Order What Effort Justification
1 sec-10, sec-12 1 hour each Cheap hardening, no design debate
2 sec-03 deprecation warning + argv-zero half day Step 1 of two-step token-flag deprecation
3 sec-09 doc update 30 min Set correct expectation about the guard
4 sec-13 + permission policy entry 1 day Put decision in permissions set flow
5 sec-14 validate-only-new 2 hours Defensive UX
6 sec-16 SRI / sec-17 doc / sec-18 path-prefer 2 hours each Belt-and-suspenders

If we ship them, version bumps land naturally: 1+2 in 0.30.6, 3+4 in 0.31.0 (deprecation removal of --token and policy entry are both API changes), 5+6 as we have time.

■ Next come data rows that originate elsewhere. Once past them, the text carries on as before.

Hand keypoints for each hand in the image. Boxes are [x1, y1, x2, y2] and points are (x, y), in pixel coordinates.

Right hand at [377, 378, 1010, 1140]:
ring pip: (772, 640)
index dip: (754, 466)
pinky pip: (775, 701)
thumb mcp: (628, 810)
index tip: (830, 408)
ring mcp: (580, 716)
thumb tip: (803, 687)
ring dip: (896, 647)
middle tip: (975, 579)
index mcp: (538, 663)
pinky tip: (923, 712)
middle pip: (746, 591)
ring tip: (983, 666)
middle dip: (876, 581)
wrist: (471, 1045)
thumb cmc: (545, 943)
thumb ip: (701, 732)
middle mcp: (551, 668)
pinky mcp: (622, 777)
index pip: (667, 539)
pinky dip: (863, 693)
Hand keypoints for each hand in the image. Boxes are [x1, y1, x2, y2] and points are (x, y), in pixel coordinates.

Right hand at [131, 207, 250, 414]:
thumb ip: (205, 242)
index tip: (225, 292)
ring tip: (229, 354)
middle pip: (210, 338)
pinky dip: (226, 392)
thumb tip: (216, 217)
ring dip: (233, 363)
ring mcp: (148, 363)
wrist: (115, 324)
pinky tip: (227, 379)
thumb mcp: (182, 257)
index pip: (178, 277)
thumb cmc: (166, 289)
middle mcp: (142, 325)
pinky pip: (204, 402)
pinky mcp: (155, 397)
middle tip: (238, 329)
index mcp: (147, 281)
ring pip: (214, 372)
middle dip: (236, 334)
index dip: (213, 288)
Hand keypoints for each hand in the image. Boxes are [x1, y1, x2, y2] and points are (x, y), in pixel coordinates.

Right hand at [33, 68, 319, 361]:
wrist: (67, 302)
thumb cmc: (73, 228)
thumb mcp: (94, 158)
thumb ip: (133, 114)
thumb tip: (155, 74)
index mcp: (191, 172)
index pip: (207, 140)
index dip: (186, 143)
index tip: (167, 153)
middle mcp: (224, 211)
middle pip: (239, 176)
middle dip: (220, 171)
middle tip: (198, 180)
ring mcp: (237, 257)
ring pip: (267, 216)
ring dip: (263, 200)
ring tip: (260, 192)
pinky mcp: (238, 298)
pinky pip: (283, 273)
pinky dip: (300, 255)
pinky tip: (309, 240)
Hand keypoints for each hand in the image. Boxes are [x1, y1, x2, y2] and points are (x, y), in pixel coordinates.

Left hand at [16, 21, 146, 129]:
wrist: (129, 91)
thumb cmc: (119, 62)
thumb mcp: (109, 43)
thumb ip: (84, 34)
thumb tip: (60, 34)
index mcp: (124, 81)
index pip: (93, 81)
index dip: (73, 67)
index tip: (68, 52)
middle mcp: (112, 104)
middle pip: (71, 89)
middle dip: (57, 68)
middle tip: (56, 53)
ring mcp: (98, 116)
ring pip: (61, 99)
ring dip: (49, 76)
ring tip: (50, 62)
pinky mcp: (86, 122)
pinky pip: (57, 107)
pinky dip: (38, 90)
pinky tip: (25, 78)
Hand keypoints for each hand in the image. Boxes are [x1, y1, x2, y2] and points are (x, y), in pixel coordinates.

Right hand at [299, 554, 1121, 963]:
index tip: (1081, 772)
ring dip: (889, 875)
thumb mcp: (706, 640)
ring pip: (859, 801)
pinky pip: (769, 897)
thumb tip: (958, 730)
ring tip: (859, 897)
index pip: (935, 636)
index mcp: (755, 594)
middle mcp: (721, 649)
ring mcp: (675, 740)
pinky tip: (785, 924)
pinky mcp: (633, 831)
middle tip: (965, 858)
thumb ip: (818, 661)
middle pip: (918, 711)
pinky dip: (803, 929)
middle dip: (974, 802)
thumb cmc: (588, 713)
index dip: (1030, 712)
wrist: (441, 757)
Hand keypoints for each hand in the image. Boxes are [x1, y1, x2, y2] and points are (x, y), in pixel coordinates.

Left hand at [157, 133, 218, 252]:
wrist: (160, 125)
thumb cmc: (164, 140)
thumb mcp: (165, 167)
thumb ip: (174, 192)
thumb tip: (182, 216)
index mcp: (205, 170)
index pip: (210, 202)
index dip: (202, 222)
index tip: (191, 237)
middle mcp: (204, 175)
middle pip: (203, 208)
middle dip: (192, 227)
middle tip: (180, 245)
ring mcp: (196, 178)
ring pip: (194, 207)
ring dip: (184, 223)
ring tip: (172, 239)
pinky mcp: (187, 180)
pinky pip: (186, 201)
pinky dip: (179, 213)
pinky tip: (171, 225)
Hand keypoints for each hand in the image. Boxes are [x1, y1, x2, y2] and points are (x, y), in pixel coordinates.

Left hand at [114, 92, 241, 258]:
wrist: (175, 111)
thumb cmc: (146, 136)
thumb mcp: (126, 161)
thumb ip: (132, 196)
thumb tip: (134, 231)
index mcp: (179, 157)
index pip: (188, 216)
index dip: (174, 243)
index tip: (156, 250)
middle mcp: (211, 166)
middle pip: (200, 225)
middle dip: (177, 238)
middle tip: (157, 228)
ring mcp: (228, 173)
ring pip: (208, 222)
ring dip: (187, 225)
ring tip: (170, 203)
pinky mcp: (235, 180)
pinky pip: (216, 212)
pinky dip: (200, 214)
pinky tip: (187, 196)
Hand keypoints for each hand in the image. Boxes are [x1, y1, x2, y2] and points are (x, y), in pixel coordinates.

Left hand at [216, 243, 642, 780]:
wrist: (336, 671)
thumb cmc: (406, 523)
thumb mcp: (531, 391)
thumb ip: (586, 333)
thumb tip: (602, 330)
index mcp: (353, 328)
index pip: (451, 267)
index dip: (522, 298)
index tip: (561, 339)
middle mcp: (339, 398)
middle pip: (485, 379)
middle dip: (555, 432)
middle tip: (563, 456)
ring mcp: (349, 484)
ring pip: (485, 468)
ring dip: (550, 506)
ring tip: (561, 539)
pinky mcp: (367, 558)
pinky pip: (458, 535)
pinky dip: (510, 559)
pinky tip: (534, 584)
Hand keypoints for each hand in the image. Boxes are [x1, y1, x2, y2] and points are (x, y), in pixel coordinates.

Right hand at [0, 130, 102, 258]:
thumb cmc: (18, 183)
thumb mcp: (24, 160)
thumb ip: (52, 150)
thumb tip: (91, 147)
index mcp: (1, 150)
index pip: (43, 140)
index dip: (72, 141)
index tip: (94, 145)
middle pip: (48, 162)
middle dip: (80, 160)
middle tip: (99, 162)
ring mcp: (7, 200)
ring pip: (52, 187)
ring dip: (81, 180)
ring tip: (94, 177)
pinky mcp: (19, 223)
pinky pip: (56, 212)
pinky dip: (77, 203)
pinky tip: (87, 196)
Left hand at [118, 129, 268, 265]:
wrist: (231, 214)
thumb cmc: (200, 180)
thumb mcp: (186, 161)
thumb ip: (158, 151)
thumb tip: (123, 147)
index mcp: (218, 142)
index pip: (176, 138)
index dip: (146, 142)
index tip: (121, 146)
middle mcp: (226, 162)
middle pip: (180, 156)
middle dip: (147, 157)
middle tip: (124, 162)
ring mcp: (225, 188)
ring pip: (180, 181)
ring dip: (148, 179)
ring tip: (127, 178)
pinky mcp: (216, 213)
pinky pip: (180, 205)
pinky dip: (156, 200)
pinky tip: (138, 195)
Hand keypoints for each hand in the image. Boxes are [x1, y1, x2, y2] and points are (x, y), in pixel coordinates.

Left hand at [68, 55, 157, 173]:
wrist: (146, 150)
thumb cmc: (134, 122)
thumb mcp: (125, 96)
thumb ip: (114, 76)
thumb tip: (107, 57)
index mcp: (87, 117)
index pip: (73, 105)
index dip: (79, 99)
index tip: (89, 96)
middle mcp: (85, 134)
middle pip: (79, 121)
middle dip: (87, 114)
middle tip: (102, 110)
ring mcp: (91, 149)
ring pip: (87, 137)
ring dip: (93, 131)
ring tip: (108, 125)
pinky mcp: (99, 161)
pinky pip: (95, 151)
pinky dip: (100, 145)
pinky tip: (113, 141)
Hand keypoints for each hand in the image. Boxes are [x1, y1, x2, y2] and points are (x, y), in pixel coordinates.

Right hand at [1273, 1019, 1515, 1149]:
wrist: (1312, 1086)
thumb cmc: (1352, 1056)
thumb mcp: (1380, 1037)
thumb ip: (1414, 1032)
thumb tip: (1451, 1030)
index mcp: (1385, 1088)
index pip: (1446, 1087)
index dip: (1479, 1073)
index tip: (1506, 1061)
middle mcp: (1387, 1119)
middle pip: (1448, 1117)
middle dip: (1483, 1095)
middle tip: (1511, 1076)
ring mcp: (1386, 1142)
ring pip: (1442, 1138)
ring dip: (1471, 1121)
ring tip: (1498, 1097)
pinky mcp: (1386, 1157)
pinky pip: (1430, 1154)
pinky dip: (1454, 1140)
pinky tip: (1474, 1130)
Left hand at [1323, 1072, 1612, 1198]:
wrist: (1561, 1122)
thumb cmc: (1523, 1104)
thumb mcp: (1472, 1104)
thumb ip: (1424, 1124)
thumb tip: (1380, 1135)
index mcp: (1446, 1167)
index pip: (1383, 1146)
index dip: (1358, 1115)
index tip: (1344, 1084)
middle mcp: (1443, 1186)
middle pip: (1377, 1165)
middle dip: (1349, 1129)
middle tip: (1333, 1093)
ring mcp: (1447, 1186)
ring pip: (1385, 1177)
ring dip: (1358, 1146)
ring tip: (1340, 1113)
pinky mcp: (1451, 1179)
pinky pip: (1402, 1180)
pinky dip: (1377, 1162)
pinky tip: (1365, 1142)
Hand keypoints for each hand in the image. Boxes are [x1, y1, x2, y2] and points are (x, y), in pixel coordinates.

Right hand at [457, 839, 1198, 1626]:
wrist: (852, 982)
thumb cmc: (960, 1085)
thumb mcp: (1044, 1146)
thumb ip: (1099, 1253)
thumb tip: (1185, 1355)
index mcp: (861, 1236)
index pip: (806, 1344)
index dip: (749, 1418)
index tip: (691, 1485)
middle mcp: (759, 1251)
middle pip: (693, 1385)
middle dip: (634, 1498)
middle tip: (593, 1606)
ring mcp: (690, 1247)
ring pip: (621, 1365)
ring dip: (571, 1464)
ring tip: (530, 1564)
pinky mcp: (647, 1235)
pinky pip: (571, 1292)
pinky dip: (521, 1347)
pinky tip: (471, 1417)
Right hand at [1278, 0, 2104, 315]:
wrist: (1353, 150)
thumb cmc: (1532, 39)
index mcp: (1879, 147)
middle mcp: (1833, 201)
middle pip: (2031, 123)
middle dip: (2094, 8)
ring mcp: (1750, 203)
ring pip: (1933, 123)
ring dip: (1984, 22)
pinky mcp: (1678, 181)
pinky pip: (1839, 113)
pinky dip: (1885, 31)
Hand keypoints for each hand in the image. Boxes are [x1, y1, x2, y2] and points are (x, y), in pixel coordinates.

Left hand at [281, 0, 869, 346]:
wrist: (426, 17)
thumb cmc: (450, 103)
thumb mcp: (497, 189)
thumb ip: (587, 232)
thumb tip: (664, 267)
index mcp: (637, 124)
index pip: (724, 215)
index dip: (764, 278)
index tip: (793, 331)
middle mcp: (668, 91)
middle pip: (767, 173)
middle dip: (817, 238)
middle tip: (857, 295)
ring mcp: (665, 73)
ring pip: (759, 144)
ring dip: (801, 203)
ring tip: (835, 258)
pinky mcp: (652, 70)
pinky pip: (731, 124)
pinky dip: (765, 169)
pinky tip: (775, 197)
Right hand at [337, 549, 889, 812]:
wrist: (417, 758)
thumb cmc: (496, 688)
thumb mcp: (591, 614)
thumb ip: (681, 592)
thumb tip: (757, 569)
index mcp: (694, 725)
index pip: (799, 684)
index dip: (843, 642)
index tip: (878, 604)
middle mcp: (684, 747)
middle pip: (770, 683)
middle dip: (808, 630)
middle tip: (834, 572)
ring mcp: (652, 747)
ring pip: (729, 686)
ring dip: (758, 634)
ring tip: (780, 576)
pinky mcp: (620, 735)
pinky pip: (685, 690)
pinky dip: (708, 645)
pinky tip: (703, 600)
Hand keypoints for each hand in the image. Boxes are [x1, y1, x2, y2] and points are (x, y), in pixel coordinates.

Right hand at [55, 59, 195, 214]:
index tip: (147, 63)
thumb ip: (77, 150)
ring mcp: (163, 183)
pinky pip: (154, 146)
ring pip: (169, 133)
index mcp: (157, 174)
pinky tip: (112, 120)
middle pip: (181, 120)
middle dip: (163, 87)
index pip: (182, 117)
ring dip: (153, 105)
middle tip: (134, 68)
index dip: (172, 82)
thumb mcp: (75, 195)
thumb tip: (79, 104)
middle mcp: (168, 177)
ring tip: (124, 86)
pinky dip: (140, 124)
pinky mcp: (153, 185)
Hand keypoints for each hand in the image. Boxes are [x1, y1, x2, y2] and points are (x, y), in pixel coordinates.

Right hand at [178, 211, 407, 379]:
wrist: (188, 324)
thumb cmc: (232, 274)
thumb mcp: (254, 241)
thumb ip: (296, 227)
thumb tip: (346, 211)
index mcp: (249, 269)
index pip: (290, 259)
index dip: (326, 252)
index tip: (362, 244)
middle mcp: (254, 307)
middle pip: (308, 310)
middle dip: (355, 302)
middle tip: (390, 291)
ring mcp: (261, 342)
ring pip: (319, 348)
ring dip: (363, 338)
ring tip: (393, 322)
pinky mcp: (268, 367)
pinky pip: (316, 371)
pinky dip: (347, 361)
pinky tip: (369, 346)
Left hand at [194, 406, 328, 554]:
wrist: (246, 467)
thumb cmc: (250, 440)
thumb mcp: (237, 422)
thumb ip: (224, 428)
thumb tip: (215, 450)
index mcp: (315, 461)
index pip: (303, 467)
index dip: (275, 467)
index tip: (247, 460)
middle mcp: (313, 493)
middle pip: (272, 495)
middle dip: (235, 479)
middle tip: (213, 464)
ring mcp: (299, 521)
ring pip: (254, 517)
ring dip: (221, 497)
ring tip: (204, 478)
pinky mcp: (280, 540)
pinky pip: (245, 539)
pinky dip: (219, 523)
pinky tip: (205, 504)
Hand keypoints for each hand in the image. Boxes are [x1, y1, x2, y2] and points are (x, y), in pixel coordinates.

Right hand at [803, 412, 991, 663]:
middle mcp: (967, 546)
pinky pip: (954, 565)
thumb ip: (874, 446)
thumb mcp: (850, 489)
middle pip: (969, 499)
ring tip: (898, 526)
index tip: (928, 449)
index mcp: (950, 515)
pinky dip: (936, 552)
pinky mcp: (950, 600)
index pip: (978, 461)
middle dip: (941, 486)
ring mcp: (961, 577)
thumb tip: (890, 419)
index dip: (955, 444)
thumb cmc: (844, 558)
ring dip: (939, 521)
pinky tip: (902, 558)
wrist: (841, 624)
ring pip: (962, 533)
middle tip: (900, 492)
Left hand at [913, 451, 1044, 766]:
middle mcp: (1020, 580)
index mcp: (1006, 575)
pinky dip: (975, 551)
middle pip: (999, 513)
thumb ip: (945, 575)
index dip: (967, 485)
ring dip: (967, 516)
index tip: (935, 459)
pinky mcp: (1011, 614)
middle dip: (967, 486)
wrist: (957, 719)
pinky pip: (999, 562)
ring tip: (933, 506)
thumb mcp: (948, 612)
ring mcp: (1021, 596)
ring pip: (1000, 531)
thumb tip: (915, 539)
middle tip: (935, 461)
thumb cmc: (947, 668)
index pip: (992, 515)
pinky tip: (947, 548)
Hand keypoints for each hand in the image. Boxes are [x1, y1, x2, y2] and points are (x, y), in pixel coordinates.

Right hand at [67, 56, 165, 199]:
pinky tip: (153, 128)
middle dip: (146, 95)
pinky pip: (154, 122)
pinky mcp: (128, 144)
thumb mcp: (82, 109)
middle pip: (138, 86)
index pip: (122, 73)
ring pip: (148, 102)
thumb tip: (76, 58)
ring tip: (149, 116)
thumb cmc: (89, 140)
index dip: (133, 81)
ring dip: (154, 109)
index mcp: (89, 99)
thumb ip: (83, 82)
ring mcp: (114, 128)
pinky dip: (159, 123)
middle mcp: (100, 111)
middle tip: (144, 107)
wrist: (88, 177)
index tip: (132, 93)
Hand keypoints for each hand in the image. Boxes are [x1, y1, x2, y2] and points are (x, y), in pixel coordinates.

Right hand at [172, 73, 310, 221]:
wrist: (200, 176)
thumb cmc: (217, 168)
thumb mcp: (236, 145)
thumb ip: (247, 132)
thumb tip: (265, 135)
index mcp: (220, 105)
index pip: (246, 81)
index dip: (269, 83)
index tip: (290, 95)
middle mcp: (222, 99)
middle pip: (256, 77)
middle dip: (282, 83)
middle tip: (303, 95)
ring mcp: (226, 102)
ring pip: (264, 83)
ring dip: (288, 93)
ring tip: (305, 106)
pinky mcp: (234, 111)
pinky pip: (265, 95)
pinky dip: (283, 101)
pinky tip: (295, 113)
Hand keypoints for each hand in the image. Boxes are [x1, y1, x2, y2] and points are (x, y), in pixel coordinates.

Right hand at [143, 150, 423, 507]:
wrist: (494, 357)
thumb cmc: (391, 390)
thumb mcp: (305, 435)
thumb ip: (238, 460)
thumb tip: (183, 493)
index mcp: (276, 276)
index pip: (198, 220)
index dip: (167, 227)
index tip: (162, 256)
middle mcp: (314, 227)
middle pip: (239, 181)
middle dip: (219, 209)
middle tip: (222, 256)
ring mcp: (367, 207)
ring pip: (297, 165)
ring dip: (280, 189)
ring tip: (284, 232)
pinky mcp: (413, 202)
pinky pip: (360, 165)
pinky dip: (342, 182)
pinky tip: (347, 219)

Or a single "security audit follow-ups" PR that does 1, 3, 5, 6 in one go and leaves 2+4 as separate design issues.

Audit artifacts

Original findings doc: /tmp/kbagent-audit/issues.md (kept locally; stale finding numbers preserved here).

State machine context: /tmp/kbagent-audit/state-machine.md documents find_sync_workspace, cleanup_branch_id_from_mapping, _resolve_branch_id, apply_firewall_flags — see if implementing any of the above touches those.